File under: techie : {2009.07.11 - 17:06} : Comments (0)

# Chrome OS

Google announced today that it intends to release a new operating system, called Chrome OS. I think it's interesting, I think competition is good, but that's about all I think of it right now.

File under: techie : {2009.07.08 - 18:44} : Comments (0)

# Web 2.crap

I saw an interesting headline on an Evening Standard billboard this evening, so when I got home I thought I'd hop onto the newspaper's website and read it. Except that after opening the article's web page, my CPU monitor started showing that one of the CPU cores was maxed out, and the CPU fan started going into overdrive. I've got Flashblock installed so it wasn't even the usual Flash sludge causing the problem. Some JavaScript madness, presumably?

Whatever it was, it's crazy that I can't open a web page without it killing my PC. My laptop is getting old, but not that old. I won't go to the Evening Standard's site again, but the problem is, many other news sites aren't much different. Stop the madness, web developers.

File under: techie : {2009.06.02 - 19:25} : Comments (0)

# Domain. Go Daddy. Crap.

My domain registrar had the wrong card details on file so the thecorneroffice.org domain quasi-expired and showed a Go Daddy splash site for a day.

I don't like domain registrars much. That is all I have to say on the matter, really.

File under: techie : {2009.05.15 - 16:06} : Comments (0)

# Geocities. Junk. History.

GeoCities is being shut down (because Yahoo! is! circling! the! drain!), but some people are trying to archive it (via):

Already, little gems have shown up in the roughly 8000+ sites I've archived. Guitar tab archives. MP3s that surely took the owners hours to rip and generate. GIF files, untouched for 13 years. Fan fiction. Photographs and websites of people long dead. All stuff that, I think, down the line, will have meaning. It's not for me to judge. It's for me to collect

This resonates with me, which is I have so many boxes of crap. Recently I was digging through some old files, and came across some old Telkom phone bills.

'I have a lot of old phone bills,' I said to Ronwen, 'It's silly but I can't quite bring myself to throw them away, what do you think I should do with them?'. 'Why don't you hang on to them for a little longer,' she replied. 'I have all my phone bills going back to the mid-90s,' I said. 'OK,' she said, 'then maybe only keep some of them.'

Which is not so easy for me, because if there's one thing that compels me more than the urge to hang on to old things, it's the urge to preserve collections.

File under: personal, techie : {2009.04.26 - 16:40} : Comments (0)

# Oracle and Sun?

Looks like Oracle want to buy Sun, after the IBM-Sun talks fell apart.

I think that Java would do better not being entirely subsumed by IBM, who would, let's be honest, totally cock it up. Having said that, I'm not sure that Oracle and Sun cultures would mesh and I don't understand what on-going business value Oracle would get from Sun. Hardware? Not going to sell more just because there's a new logo on the front. No new ways to make money out of the JVM or Java technologies (and Oracle have been Java-centric for ages, anyway), ditto for Solaris and any creamy proprietary uber-Unix goodness. I'm sure Oracle will be glad to get their paws on MySQL, but that's about it.

The easiest way to make sense of it, is to see it as a way for Larry Ellison to pick up a few baubles and piss off IBM and Microsoft.

File under: techie : {2009.04.21 - 17:04} : Comments (0)

# Cloud schmoud

I have no doubt that there are some interesting architectural and technical things going on, but for the most part, people waffling on about cloud computing are just indulging in base bullshittery.

As Oracle's Larry Ellison put it:

The interesting thing about cloud computing is that we've redefined cloud computing to include everything that we already do. I can't think of anything that isn't cloud computing with all of these announcements. The computer industry is the only industry that is more fashion-driven than women's fashion. Maybe I'm an idiot, but I have no idea what anyone is talking about. What is it? It's complete gibberish. It's insane. When is this idiocy going to stop?

YOUR INSTRUCTIONS
Please copy the blog entries above word for word, from "Which is not" to "to preserve collections.".

DATA SECTION
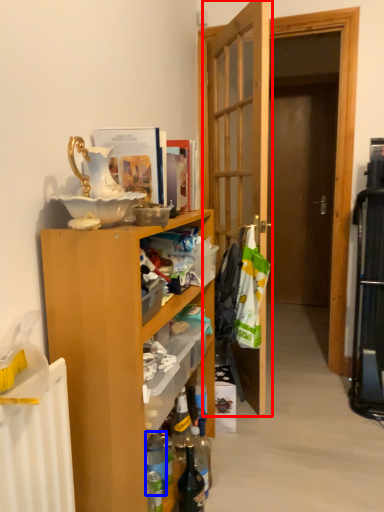
Question: Which object is further to the camera taking this photo, door (highlighted by a red box) or bottle (highlighted by a blue box)?

Choices:
 (A) door
 (B) bottle

Answer: (A)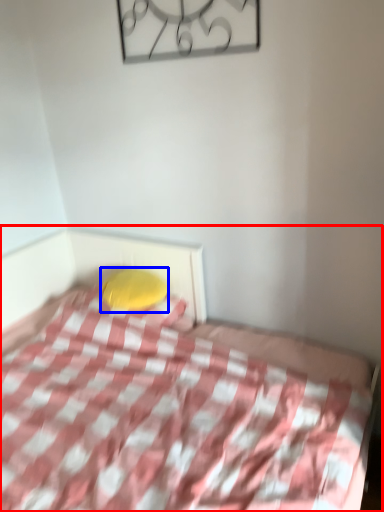
Question: Among these objects, which one is farthest to the camera, bed (highlighted by a red box) or pillow (highlighted by a blue box)?

Choices:
 (A) bed
 (B) pillow

Answer: (B)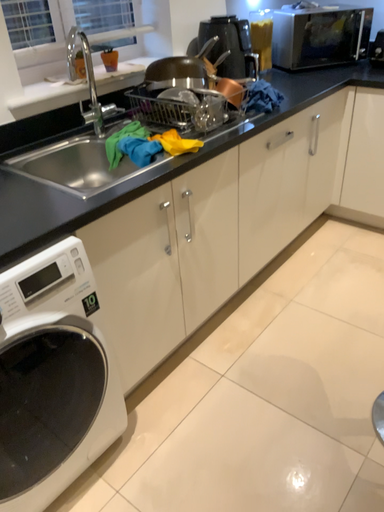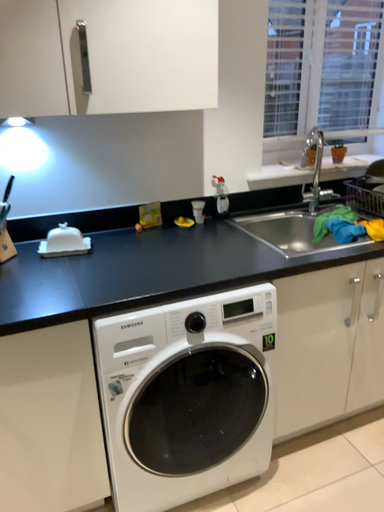
Question: How did the camera likely rotate when shooting the video?

Choices:
 (A) rotated right
 (B) rotated left

Answer: (B)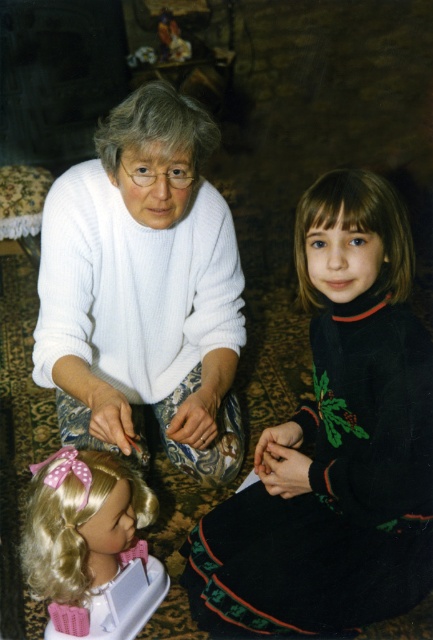
Question: Which is farther from the black matte dress at lower right?

Choices:
 (A) brown smooth hair at center
 (B) blonde hair wig at lower left
 (C) gray matte hair at upper center

Answer: (C)

Question: Does brown smooth hair at center come in front of gray matte hair at upper center?

Choices:
 (A) yes
 (B) no

Answer: (A)

Question: Which object appears farthest from the camera in this image?

Choices:
 (A) blonde hair wig at lower left
 (B) brown smooth hair at center

Answer: (A)

Question: Which of these objects is positioned farthest from the brown smooth hair at center?

Choices:
 (A) white knitted sweater at center
 (B) blonde hair wig at lower left

Answer: (B)

Question: From the image, what is the correct spatial relationship of blonde hair wig at lower left in relation to brown smooth hair at center?

Choices:
 (A) right
 (B) left

Answer: (B)

Question: Does blonde hair wig at lower left have a lesser width compared to brown smooth hair at center?

Choices:
 (A) no
 (B) yes

Answer: (A)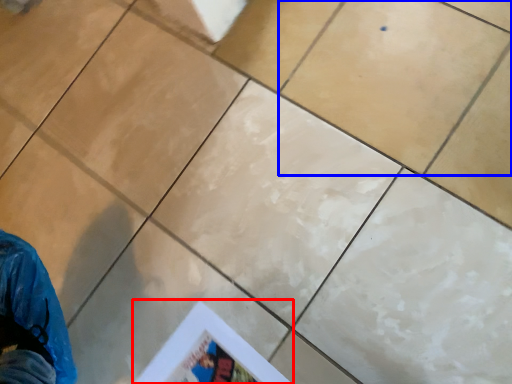
Question: Which point is further to the camera, poster page (highlighted by a red box) or ceramic tile (highlighted by a blue box)?

Choices:
 (A) poster page
 (B) ceramic tile

Answer: (B)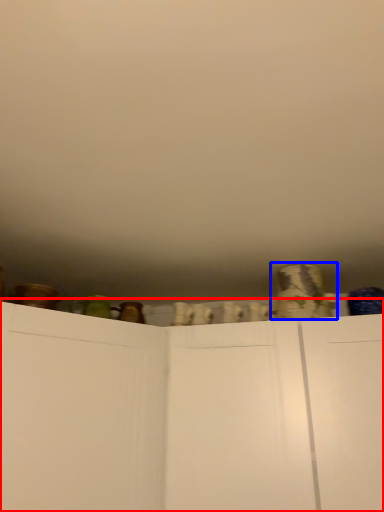
Question: Among these objects, which one is farthest to the camera, cupboard (highlighted by a red box) or pottery (highlighted by a blue box)?

Choices:
 (A) cupboard
 (B) pottery

Answer: (B)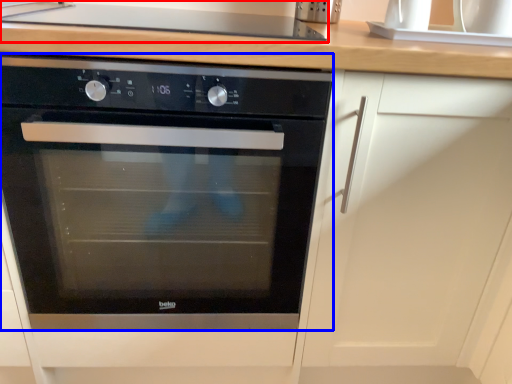
Question: Among these objects, which one is farthest to the camera, gas stove (highlighted by a red box) or oven (highlighted by a blue box)?

Choices:
 (A) gas stove
 (B) oven

Answer: (A)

TASK OUTPUT
Which is not so easy for me, because if there's one thing that compels me more than the urge to hang on to old things, it's the urge to preserve collections.